Methods: This is a retrospective, hospital-based study from January 2017 to December 2019. Data were collected from the medical records at the Statistical Department of Al-Sadaqa Teaching Hospital. Children with CHD were identified and diagnosed, via history taking, clinical examination, electrocardiography and echocardiography.

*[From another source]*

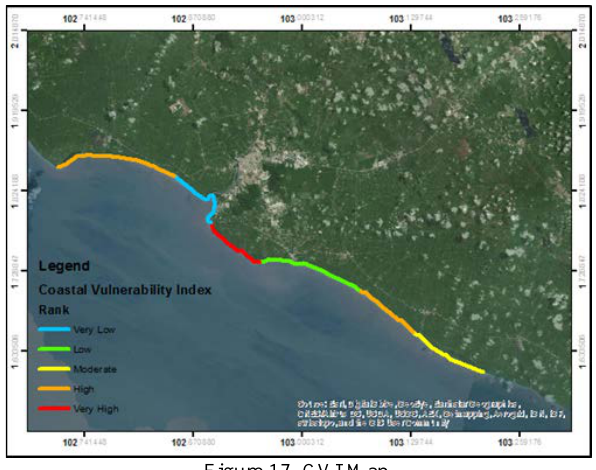
Figure 17. CVI Map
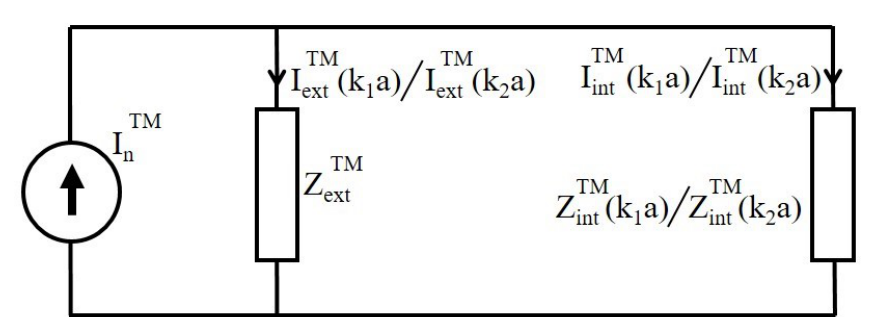
( k ) / I TM ( k ) ) and external ( I TM 2 a 1 a int int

Results: The total number of patients who were holding the diagnosis of heart diseases were 148, out of whom 10 children were excluded because of having acquired heart diseases. The total number of patients who were diagnosed with CHD comprised 138 with females predominating males (58% vs. 42% respectively). Their mean age was 18.8±3.0 months and the median age was 8 months. Eighty-seven percent of patients were diagnosed with acyanotic CHD. Ventricular septal defect (VSD) constituted 35.5%, atrial septal defect (ASD) 14.5%, patent ductus arteriosus (PDA) 12.3% and atriovenous canal 5.8% of the children with CHD. Tetralogy of Fallot (TOF) was the commonest cyanotic CHD diagnosed (7.2%). Children with isolated CHD constituted 82.6% while 17.4% had multiple lesions. Male preponderance was documented in VSD and PDA while females predominated in ASD. A total of 66.7% children were diagnosed with CHD at one year of age.
Conclusion: The commonest acyanotic CHD were VSD, followed by ASD. Isolated congenital heart defects constituted 82.6%. A total 66.7% CHD children were diagnosed during infancy. VSD and PDA encountered more among males while ASD predominated among females.
Keywords: Congenital Heart Defects (CHD), Acyanotic Heart Defects, Ventricular Septal Defect, Atrial Septal Defect, Tetralogy of Fallot.